日本で最初に石油精製が行われ、世界最大級の出力を持つ原発サイトがあるエネルギーの街、柏崎市。市議となり、石油、原子力に次ぐエネルギーとして再エネの将来性に注目し、環境問題にも取り組んできた。市長としても、脱炭素社会を視野に入れ、「エネルギーの街3・0」の構想を掲げている。地域エネルギー会社を中核企業として、再エネの電気を地域、また将来的には首都圏の需要家に届けたいというものだ。
一方、依然逆風が強く吹く原子力。「日本経済を支えている低廉・安定的な電源であり、温室効果ガスを出さない環境エネルギー。運転には国家的な意義がある」と、原発について重要性の認識は変わらない。中でも柏崎刈羽の稼働については、その必要性を独自の視点で語る。

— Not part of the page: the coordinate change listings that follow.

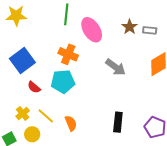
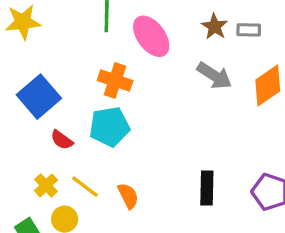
gray arrow: (116, 67) -> (214, 76), moved

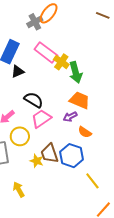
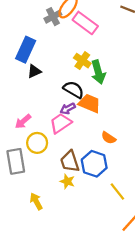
pink rectangle: (46, 52) -> (85, 23), moved
black semicircle: (34, 100) -> (74, 90), moved
orange trapezoid: (80, 100) -> (90, 103), moved
purple arrow: (70, 117) -> (68, 109), moved
yellow star: (37, 161) -> (67, 181), moved

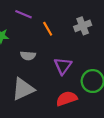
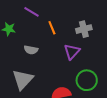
purple triangle: (63, 66) -> (72, 52), moved
gray triangle: (23, 89) -> (23, 80), turned -30

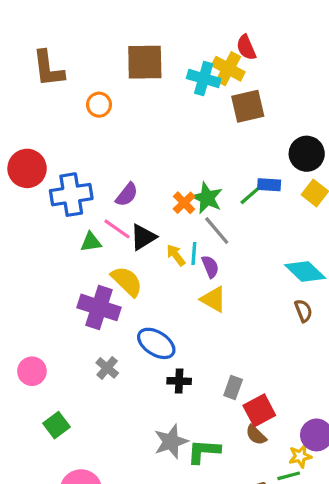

「福島第一原発事故の一義的な責任者は国であり、国を構成する国民一人ひとりに責任がある。本来ならば国民が福島の復興、賠償の費用を税、電気料金の値上げという形で負担するべきだ。しかし、そこには限界がある。誠に皮肉だが原発の再稼働により、東電が得る利益を復興、賠償に充てるしかない」
福島事故により、今も新潟県には原子力に対して否定的な考えを持つ人たちが少なくない。柏崎刈羽の再稼働では、民意をどう捉えるかが課題になる。困難な判断を迫られるが、「日本は代表民主制を取る。議会での議論を重視して、民意は議会を通して得ていく」。18年の県知事選での公約で〝県民の信を問う〟とした花角英世知事にも、「県議会を通した民意の把握をしていただきたい」と望んでいる。
幼少期からの趣味である登山では、アフリカ・キリマンジャロの山頂に立ったこともある。今も休日には、柏崎市周辺の山々でのトレッキングを楽しむ。フランスの哲学者、アランの著作を愛読。「雨の日に笑え」を座右の銘とする。